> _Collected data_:
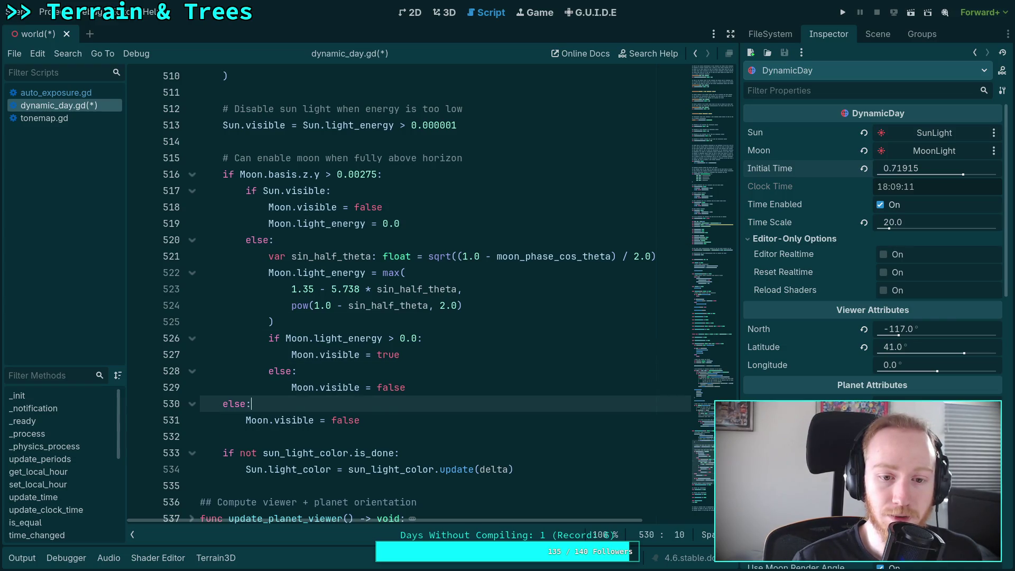
key(Return)
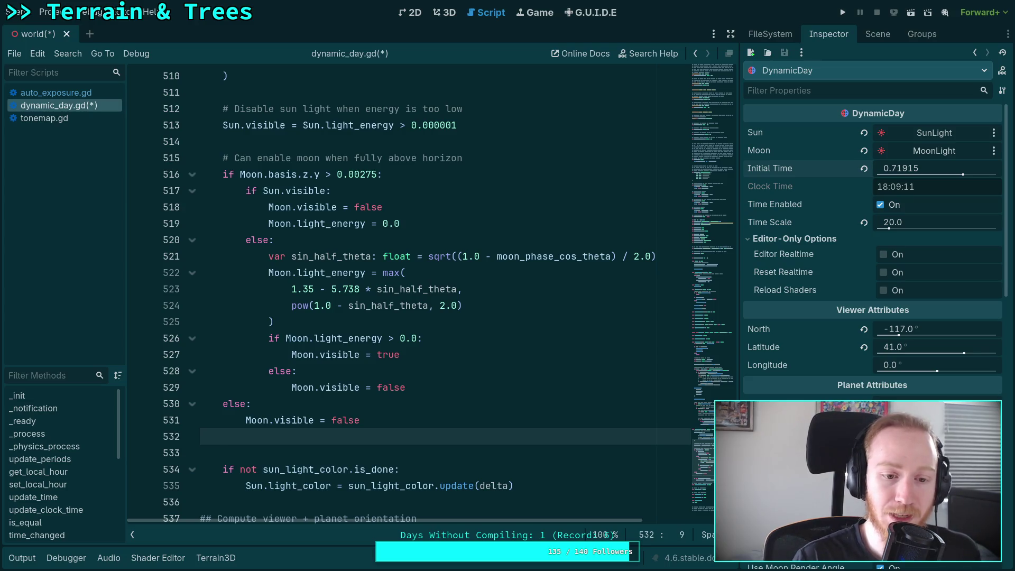
key(ctrl+v)
key(Up)
key(Up)
key(Up)
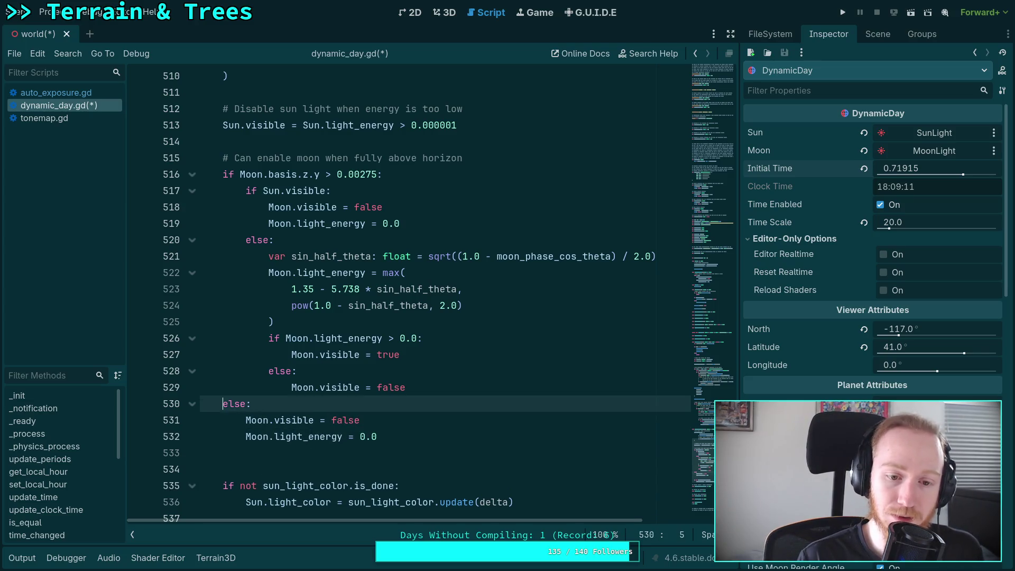
key(End)
key(Return)
text(Moon.light_energy = 0.0)
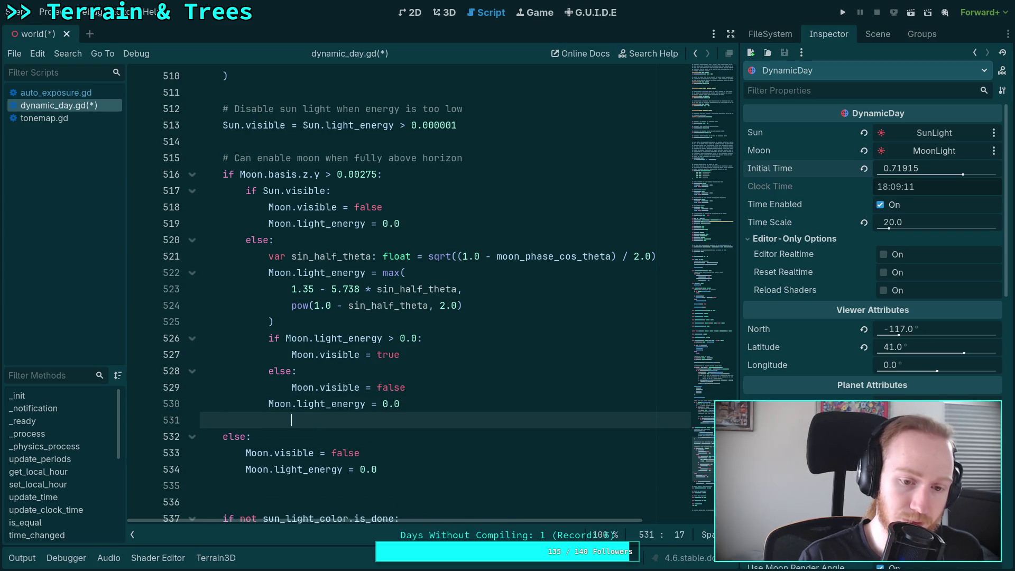
Step: Cut the energy reset from line 530, remove the extra blank lines, and save
key(Up)
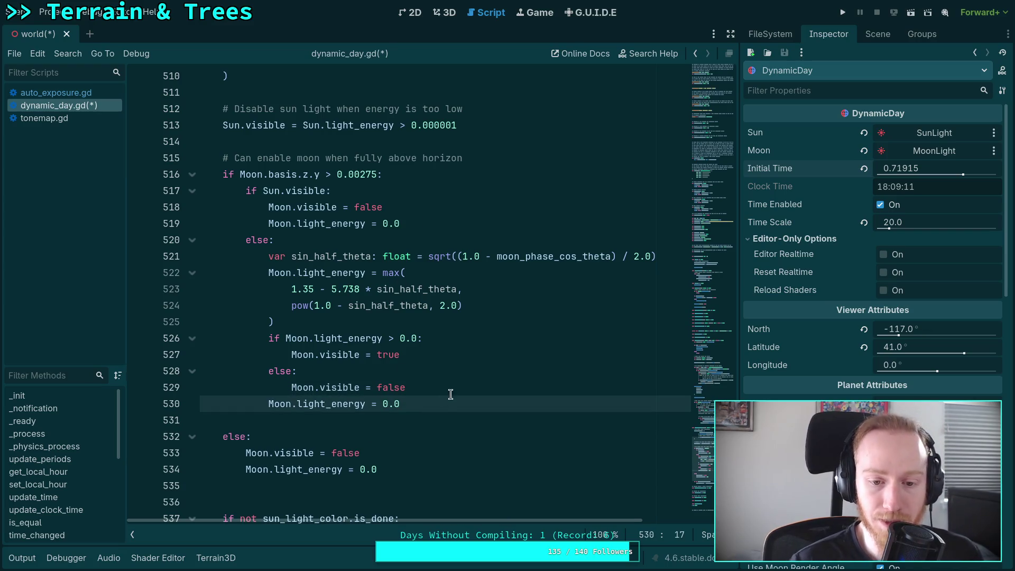
key(ctrl+x)
click(443, 468)
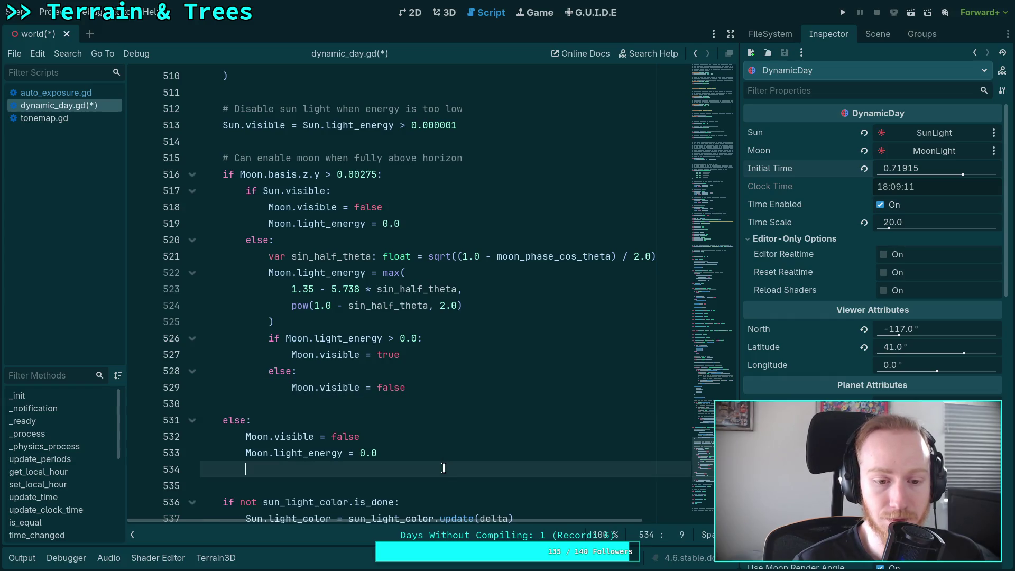
key(BackSpace)
click(436, 403)
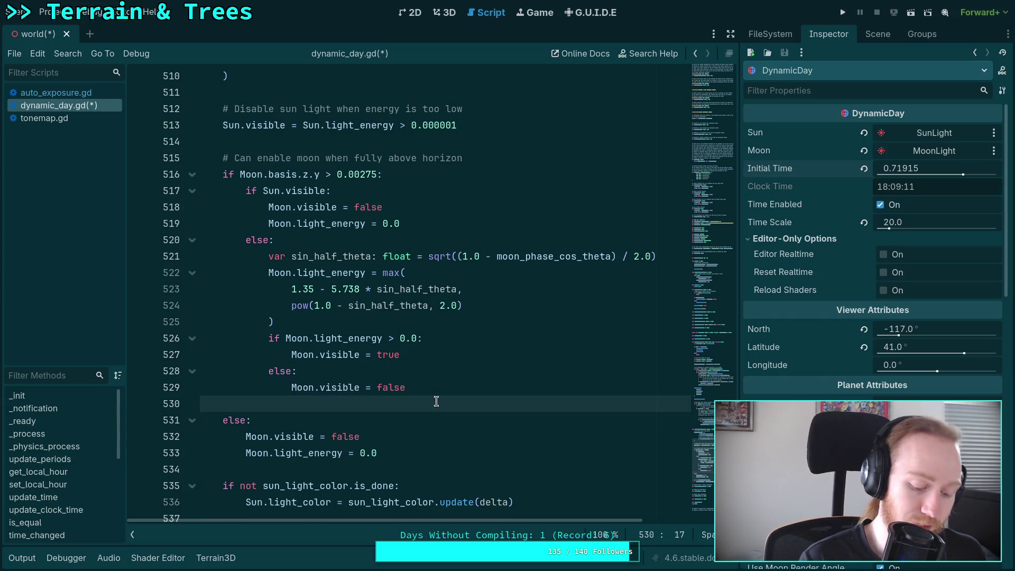
key(BackSpace)
key(ctrl+s)
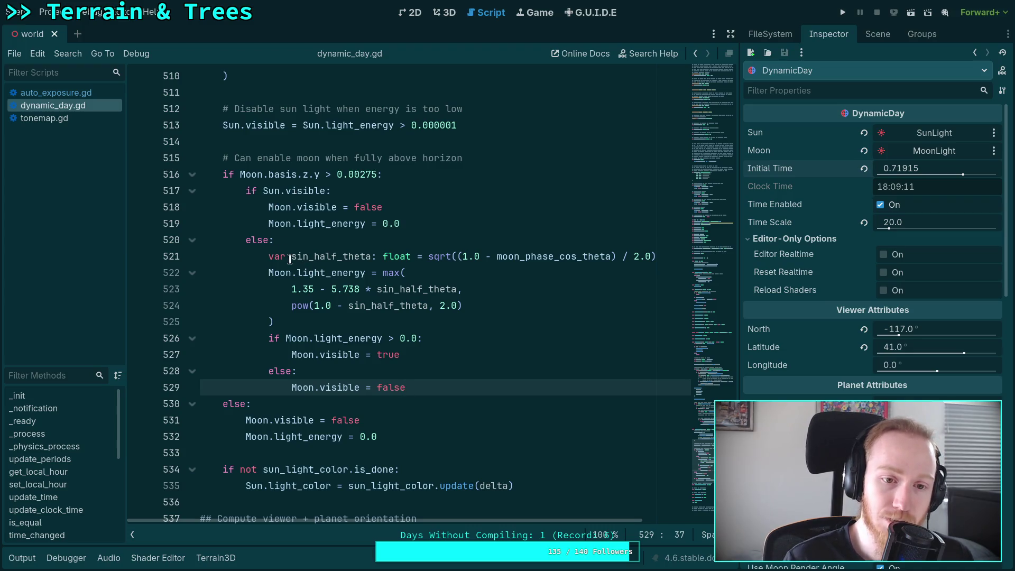
double_click(338, 355)
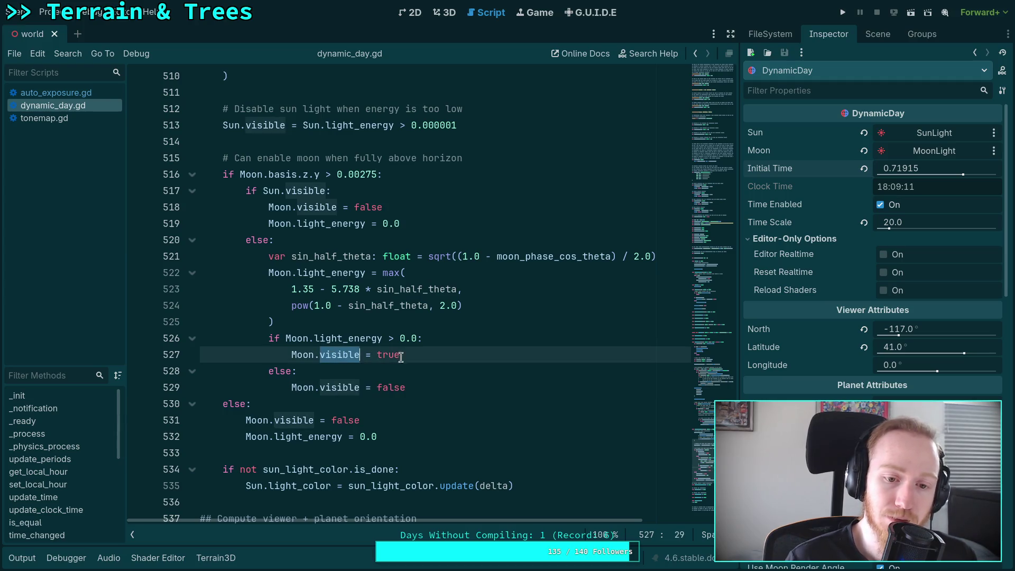
click(478, 358)
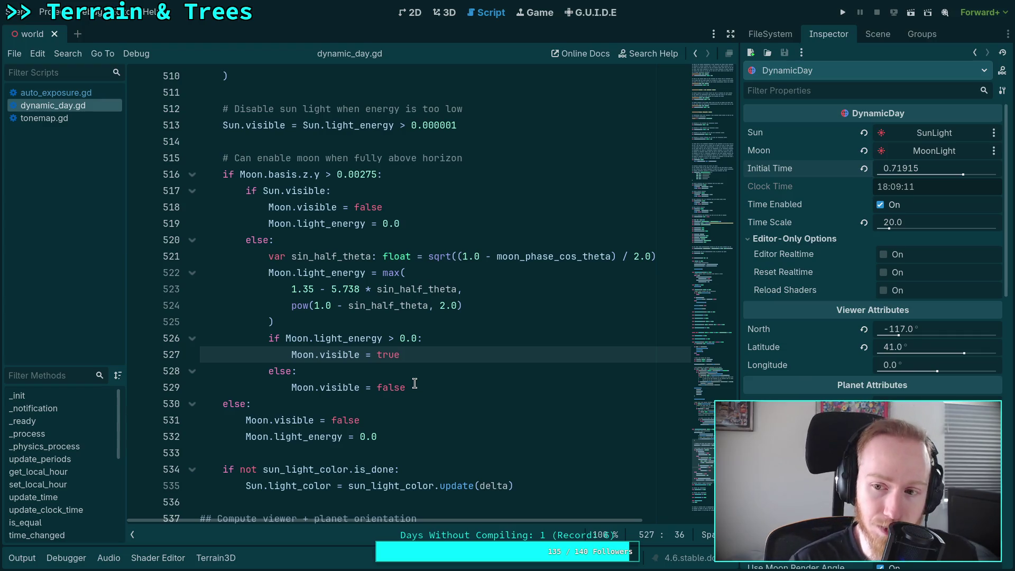
Step: In the 3D view, tilt the camera and scrub Initial Time earlier so the sun reappears
click(447, 12)
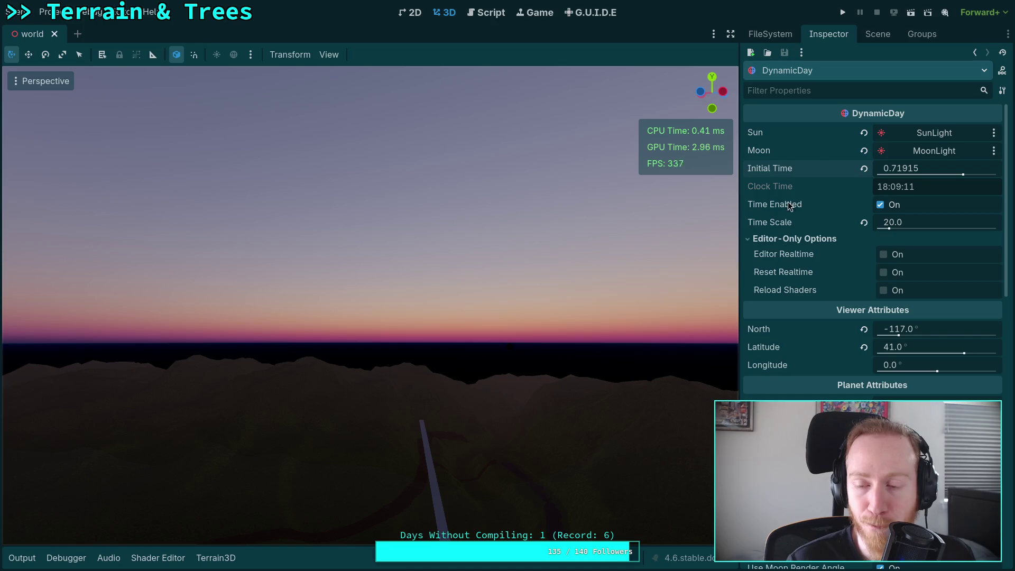
mouse_move(634, 265)
mouse_down()
mouse_move(608, 254)
mouse_move(644, 269)
mouse_up()
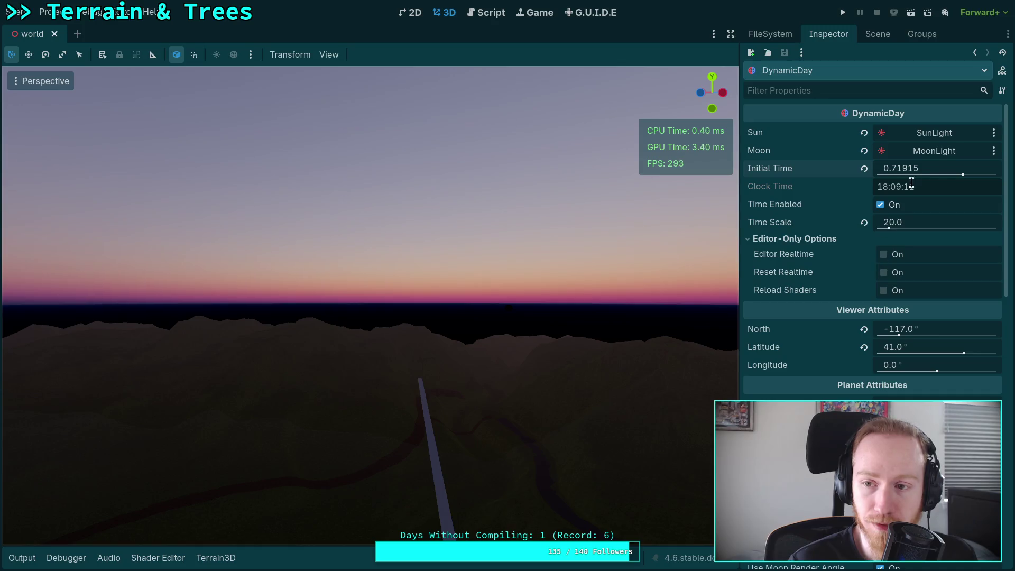
drag(921, 168, 901, 168)
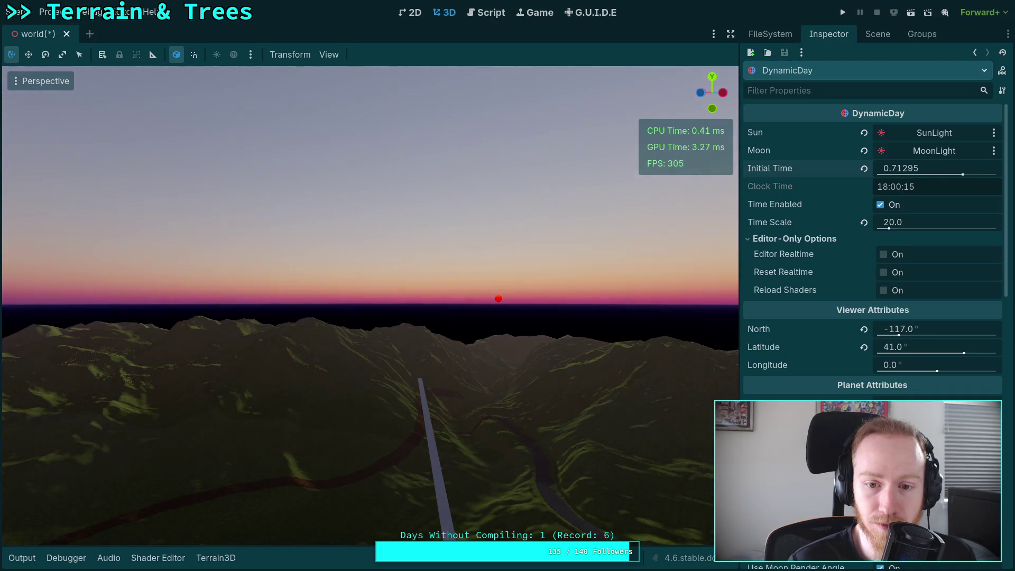
Step: Check MoonLight's light properties, then nudge DynamicDay's Initial Time slightly earlier
click(879, 34)
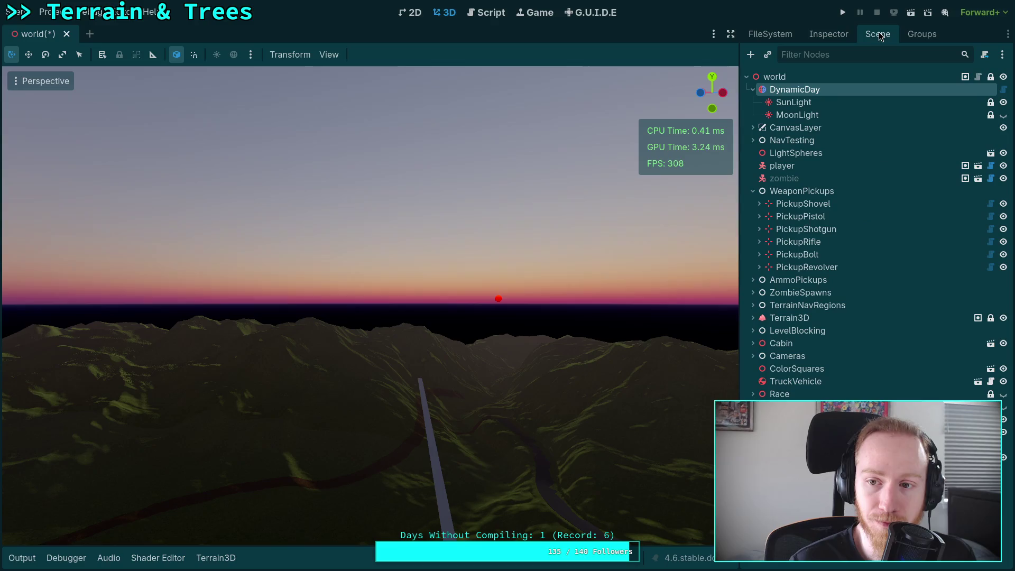
click(797, 115)
click(841, 37)
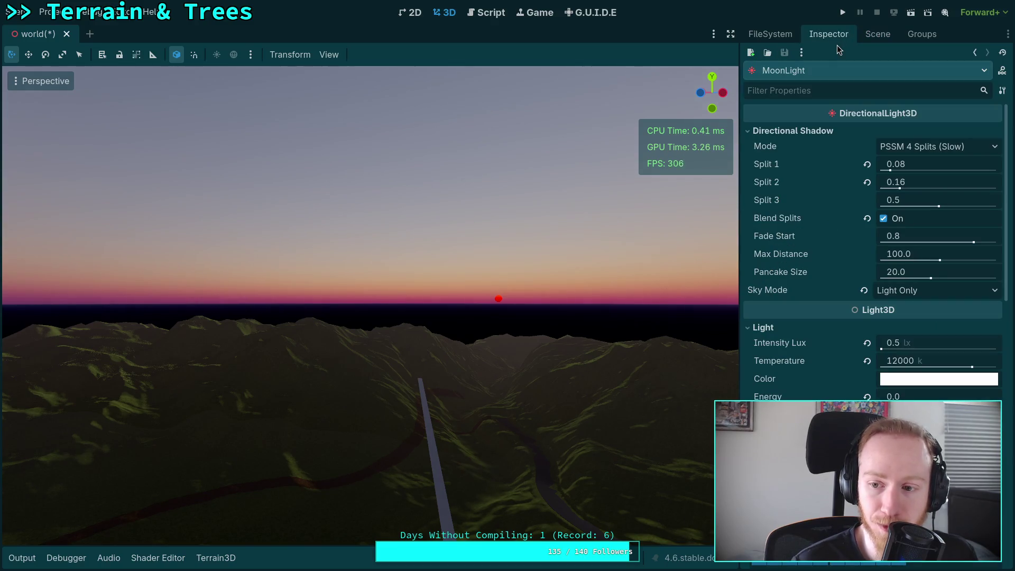
click(873, 34)
key(Up)
key(Up)
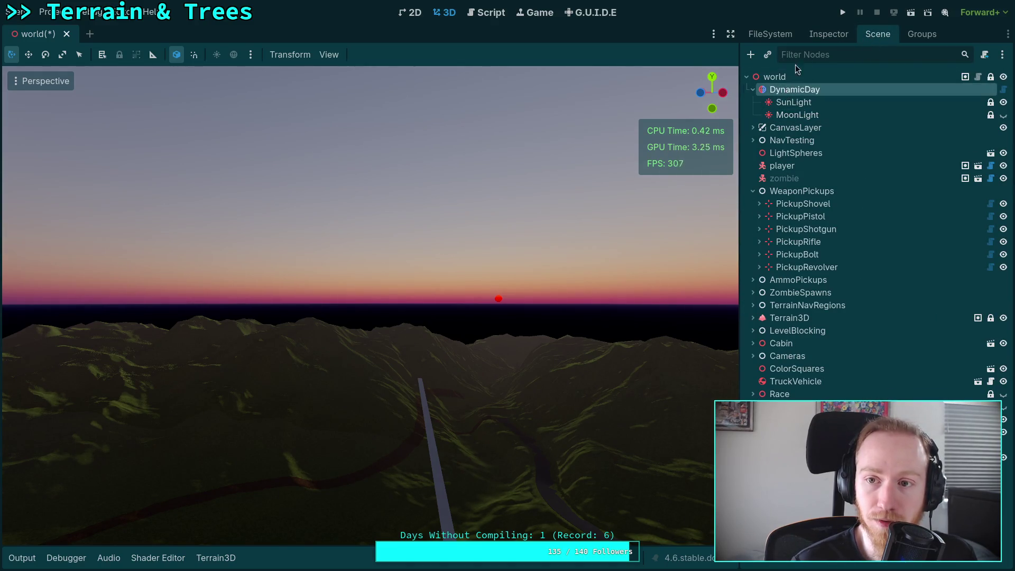
click(829, 34)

> _WHAT THIS TASK INVOLVES_: Above are the records. Identify each line that contains the word "Step".

> _SOLUTION FOR THIS PROBLEM_:
Step: Cut the energy reset from line 530, remove the extra blank lines, and save
Step: In the 3D view, tilt the camera and scrub Initial Time earlier so the sun reappears
Step: Check MoonLight's light properties, then nudge DynamicDay's Initial Time slightly earlier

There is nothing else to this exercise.